WHAT YOU SHOULD DO – Reproduce the portion of the message below on Unicode and LaTeX character mappings that runs from "I fixed those" to "the default setup)".
=== PASSAGE TO READ ===
- From: David Carlisle <davidc@nag.co.uk>
- Date: Sun, 7 Sep 2014 23:35:37 +0100
- To: <www-math@w3.org>
Frédéric,
Thanks again for your comments,
a somewhat belated reply...
>
> - Some characters have mathclass="R?" (with a question mark)... I guess
> that's because the mathclass is not clear, but it is unexpected for
> someone who wants to process the file automatically...
>
fixed at the time, updating from version 11 to 13 of the unicode data.
> - Some Arabic Letters (U+0627-U+063A and Arabic mathematical alphabetic
> symbol) should probably have mathclass="A" since they are used as
> mathematical variables.
ftp://ftp.unicode.org/Public/math/
unicode still at revison 13, so this hasn't changed (unless I decide to
break from exact matching of mathclass data with the Unicode data)
>
> - Some LaTeX commands map to different Unicode code points. For example
> \mathsfbf{\Alpha} maps to both the capital and small (bold sans-serif)
> alpha, which is clearly wrong (one should be \mathsfbf{\alpha}). See the
> attached diff files for details. They were generated using the attached
> XSLT stylesheet and the Unix command "xsltproc extract.xsl unicode.xml
> | sort --key=2,2 > commands1.txt; cat commands1.txt | uniq
> --skip-chars=7 > commands2.txt ; diff -U8 commands1.txt commands2.txt >
> commands.diff".
That one is clearly wrong but it isn't necessarily wrong that you get
duplicate mappings in the latex to unicode direction. Classic Tex fonts
do not for example have a full Greek alphabet so both U+006F and
U+03BF ( latin o and Greek omicron) map to o. Al the entries in your
MathLaTeX-commands.diff file are of this form as far as I can see, Greek
letters with tonos being overloaded with latin letters with acute
which is not exactly a brilliant mapping but agrees with classical tex
usage.
By far the biggest set of incorrect mappings wer essentially all the
lowercase greek mathematical alphabet blocks having uppercase names.
I fixed those thanks.
Comments on some others in your LaTeX-commands-diff file below.
the first group is
U0002D -
-U02010 -
-U02212 -
that is ascii - and the explicit hyphen and minus characters all mapping
to - in latex, that again is the best you can do really if mapping to
classic 7bit fonts
-U0201A ,similar mapping the low quotation to a comma matches classical
TeX usage
-U02024 . One DOT leader, I suppose this could be \ldotp rather than .
(although that's the same character in the default setup)
=== PROVIDED INFORMATION ===
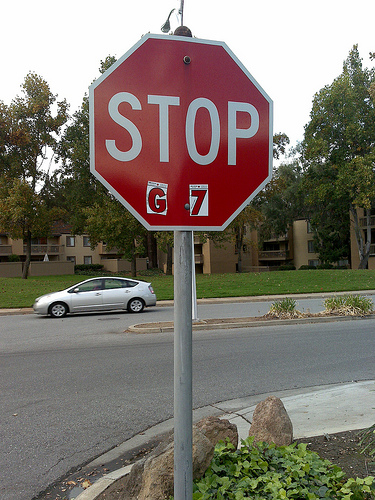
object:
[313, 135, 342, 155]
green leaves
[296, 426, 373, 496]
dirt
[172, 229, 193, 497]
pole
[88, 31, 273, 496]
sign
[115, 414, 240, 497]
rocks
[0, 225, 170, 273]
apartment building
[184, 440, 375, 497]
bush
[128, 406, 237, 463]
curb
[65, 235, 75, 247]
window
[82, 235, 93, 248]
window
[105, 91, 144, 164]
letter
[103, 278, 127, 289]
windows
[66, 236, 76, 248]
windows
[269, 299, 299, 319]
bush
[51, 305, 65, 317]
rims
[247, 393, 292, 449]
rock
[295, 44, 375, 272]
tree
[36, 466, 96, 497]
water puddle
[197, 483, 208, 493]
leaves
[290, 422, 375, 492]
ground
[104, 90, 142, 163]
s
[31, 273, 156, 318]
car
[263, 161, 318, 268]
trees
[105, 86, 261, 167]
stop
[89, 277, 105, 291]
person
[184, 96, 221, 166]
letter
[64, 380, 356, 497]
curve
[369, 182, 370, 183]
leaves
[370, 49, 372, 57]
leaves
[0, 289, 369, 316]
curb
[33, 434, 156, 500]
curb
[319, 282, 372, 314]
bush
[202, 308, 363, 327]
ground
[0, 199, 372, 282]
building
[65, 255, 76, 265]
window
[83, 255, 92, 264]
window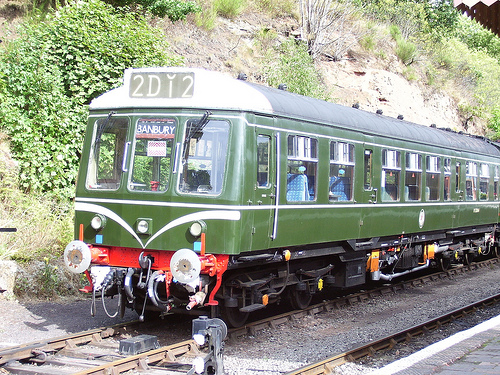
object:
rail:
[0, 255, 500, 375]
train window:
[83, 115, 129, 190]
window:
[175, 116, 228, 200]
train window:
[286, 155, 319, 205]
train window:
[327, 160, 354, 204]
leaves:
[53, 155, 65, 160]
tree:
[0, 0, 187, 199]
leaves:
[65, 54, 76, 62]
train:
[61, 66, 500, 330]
===
=== PROVIDED INFORMATION ===
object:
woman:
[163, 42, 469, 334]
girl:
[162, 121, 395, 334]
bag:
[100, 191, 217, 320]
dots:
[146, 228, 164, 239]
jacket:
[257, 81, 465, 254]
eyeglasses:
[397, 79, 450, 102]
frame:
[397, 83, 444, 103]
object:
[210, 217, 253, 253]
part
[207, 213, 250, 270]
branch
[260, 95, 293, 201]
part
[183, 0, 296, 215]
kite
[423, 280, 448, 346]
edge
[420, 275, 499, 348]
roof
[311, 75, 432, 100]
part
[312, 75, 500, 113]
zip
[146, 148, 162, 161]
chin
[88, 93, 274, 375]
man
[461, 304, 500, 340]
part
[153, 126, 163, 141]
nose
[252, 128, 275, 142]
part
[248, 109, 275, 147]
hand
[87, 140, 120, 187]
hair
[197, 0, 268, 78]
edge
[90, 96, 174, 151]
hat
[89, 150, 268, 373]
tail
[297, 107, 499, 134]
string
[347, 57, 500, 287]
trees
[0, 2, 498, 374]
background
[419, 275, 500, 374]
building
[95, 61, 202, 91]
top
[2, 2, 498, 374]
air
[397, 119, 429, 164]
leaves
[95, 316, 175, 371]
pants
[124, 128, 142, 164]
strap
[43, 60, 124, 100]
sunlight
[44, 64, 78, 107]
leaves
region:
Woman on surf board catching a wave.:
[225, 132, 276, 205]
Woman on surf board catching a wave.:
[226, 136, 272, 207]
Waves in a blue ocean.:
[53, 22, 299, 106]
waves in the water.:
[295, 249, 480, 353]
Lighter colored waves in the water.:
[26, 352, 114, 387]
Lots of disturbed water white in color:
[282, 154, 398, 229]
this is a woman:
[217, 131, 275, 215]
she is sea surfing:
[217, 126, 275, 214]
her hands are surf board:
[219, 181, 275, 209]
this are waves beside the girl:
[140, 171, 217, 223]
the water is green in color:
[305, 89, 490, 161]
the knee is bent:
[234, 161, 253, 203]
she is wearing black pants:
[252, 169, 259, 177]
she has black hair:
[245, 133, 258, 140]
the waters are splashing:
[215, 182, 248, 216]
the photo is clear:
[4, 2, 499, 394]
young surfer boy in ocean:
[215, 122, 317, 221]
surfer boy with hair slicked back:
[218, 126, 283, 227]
===
SOLUTION TO THIS EXERCISE –
I fixed those thanks.
Comments on some others in your LaTeX-commands-diff file below.
the first group is
U0002D -
-U02010 -
-U02212 -
that is ascii - and the explicit hyphen and minus characters all mapping
to - in latex, that again is the best you can do really if mapping to
classic 7bit fonts
-U0201A ,similar mapping the low quotation to a comma matches classical
TeX usage
-U02024 . One DOT leader, I suppose this could be \ldotp rather than .
(although that's the same character in the default setup)